> **Task directions**
Render every line of text in the material as a numbered list, skipping any blank lines.

(Material supplied begins)

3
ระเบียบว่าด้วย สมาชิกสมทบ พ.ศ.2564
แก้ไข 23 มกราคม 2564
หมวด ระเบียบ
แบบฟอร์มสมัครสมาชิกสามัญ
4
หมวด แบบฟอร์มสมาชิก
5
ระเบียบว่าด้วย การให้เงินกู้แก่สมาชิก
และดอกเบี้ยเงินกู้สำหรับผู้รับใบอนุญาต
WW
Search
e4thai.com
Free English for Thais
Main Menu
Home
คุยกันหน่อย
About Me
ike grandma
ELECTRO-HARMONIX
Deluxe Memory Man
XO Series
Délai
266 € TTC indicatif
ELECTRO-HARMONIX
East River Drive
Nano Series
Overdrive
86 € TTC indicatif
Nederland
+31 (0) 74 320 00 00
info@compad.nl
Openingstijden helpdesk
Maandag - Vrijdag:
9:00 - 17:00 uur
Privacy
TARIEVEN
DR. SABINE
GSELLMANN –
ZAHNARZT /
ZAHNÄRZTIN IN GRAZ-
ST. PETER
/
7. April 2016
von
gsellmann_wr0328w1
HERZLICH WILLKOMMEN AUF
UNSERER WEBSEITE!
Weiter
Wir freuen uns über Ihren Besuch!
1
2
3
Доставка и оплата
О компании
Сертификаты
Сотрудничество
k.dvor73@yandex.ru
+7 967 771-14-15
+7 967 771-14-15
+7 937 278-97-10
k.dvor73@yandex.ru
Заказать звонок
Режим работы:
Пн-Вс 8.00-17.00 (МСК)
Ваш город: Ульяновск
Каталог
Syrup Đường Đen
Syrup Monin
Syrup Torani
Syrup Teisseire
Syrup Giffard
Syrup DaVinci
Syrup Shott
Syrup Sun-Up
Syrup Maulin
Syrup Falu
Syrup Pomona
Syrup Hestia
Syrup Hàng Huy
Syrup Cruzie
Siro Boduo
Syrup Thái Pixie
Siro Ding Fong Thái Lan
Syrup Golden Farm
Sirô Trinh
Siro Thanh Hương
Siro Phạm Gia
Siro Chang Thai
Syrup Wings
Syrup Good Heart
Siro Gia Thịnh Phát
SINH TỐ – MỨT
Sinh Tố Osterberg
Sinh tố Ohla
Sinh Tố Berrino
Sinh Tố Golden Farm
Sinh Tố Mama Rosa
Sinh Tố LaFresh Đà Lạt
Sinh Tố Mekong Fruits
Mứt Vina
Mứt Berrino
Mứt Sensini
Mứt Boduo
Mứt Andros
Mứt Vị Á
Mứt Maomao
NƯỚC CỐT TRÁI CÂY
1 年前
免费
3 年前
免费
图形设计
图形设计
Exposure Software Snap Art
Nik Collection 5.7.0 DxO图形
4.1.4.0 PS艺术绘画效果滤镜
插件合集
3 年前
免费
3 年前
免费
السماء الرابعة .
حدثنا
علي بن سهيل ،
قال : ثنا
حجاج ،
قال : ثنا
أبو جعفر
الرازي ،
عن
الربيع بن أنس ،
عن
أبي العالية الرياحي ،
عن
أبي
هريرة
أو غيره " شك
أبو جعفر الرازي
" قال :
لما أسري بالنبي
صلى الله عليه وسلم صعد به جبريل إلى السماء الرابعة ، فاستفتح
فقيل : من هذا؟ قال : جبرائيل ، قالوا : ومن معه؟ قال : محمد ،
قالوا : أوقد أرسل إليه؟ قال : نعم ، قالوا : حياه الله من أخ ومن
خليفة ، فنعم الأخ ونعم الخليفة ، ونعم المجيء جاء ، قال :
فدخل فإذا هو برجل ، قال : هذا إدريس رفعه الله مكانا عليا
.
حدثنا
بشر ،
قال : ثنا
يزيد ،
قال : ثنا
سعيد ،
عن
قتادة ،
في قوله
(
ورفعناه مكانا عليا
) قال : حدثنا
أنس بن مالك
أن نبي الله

(Material supplied ends)

> **Written response**
1. 3
2. ระเบียบว่าด้วย สมาชิกสมทบ พ.ศ.2564
3. แก้ไข 23 มกราคม 2564
4. หมวด ระเบียบ
5. แบบฟอร์มสมัครสมาชิกสามัญ
6. 4
7. หมวด แบบฟอร์มสมาชิก
8. 5
9. ระเบียบว่าด้วย การให้เงินกู้แก่สมาชิก
10. และดอกเบี้ยเงินกู้สำหรับผู้รับใบอนุญาต
11. WW
12. Search
13. e4thai.com
14. Free English for Thais
15. Main Menu
16. Home
17. คุยกันหน่อย
18. About Me
19. ike grandma
20. ELECTRO-HARMONIX
21. Deluxe Memory Man
22. XO Series
23. Délai
24. 266 € TTC indicatif
25. ELECTRO-HARMONIX
26. East River Drive
27. Nano Series
28. Overdrive
29. 86 € TTC indicatif
30. Nederland
31. +31 (0) 74 320 00 00
32. info@compad.nl
33. Openingstijden helpdesk
34. Maandag - Vrijdag:
35. 9:00 - 17:00 uur
36. Privacy
37. TARIEVEN
38. DR. SABINE
39. GSELLMANN –
40. ZAHNARZT /
41. ZAHNÄRZTIN IN GRAZ-
42. ST. PETER
43. /
44. 7. April 2016
45. von
46. gsellmann_wr0328w1
47. HERZLICH WILLKOMMEN AUF
48. UNSERER WEBSEITE!
49. Weiter
50. Wir freuen uns über Ihren Besuch!
51. 1
52. 2
53. 3
54. Доставка и оплата
55. О компании
56. Сертификаты
57. Сотрудничество
58. k.dvor73@yandex.ru
59. +7 967 771-14-15
60. +7 967 771-14-15
61. +7 937 278-97-10
62. k.dvor73@yandex.ru
63. Заказать звонок
64. Режим работы:
65. Пн-Вс 8.00-17.00 (МСК)
66. Ваш город: Ульяновск
67. Каталог
68. Syrup Đường Đen
69. Syrup Monin
70. Syrup Torani
71. Syrup Teisseire
72. Syrup Giffard
73. Syrup DaVinci
74. Syrup Shott
75. Syrup Sun-Up
76. Syrup Maulin
77. Syrup Falu
78. Syrup Pomona
79. Syrup Hestia
80. Syrup Hàng Huy
81. Syrup Cruzie
82. Siro Boduo
83. Syrup Thái Pixie
84. Siro Ding Fong Thái Lan
85. Syrup Golden Farm
86. Sirô Trinh
87. Siro Thanh Hương
88. Siro Phạm Gia
89. Siro Chang Thai
90. Syrup Wings
91. Syrup Good Heart
92. Siro Gia Thịnh Phát
93. SINH TỐ – MỨT
94. Sinh Tố Osterberg
95. Sinh tố Ohla
96. Sinh Tố Berrino
97. Sinh Tố Golden Farm
98. Sinh Tố Mama Rosa
99. Sinh Tố LaFresh Đà Lạt
100. Sinh Tố Mekong Fruits
101. Mứt Vina
102. Mứt Berrino
103. Mứt Sensini
104. Mứt Boduo
105. Mứt Andros
106. Mứt Vị Á
107. Mứt Maomao
108. NƯỚC CỐT TRÁI CÂY
109. 1 年前
110. 免费
111. 3 年前
112. 免费
113. 图形设计
114. 图形设计
115. Exposure Software Snap Art
116. Nik Collection 5.7.0 DxO图形
117. 4.1.4.0 PS艺术绘画效果滤镜
118. 插件合集
119. 3 年前
120. 免费
121. 3 年前
122. 免费
123. السماء الرابعة .
124. حدثنا
125. علي بن سهيل ،
126. قال : ثنا
127. حجاج ،
128. قال : ثنا
129. أبو جعفر
130. الرازي ،
131. عن
132. الربيع بن أنس ،
133. عن
134. أبي العالية الرياحي ،
135. عن
136. أبي
137. هريرة
138. أو غيره " شك
139. أبو جعفر الرازي
140. " قال :
141. لما أسري بالنبي
142. صلى الله عليه وسلم صعد به جبريل إلى السماء الرابعة ، فاستفتح
143. فقيل : من هذا؟ قال : جبرائيل ، قالوا : ومن معه؟ قال : محمد ،
144. قالوا : أوقد أرسل إليه؟ قال : نعم ، قالوا : حياه الله من أخ ومن
145. خليفة ، فنعم الأخ ونعم الخليفة ، ونعم المجيء جاء ، قال :
146. فدخل فإذا هو برجل ، قال : هذا إدريس رفعه الله مكانا عليا
147. .
148. حدثنا
149. بشر ،
150. قال : ثنا
151. يزيد ،
152. قال : ثنا
153. سعيد ،
154. عن
155. قتادة ،
156. في قوله
157. (
158. ورفعناه مكانا عليا
159. ) قال : حدثنا
160. أنس بن مالك
161. أن نبي الله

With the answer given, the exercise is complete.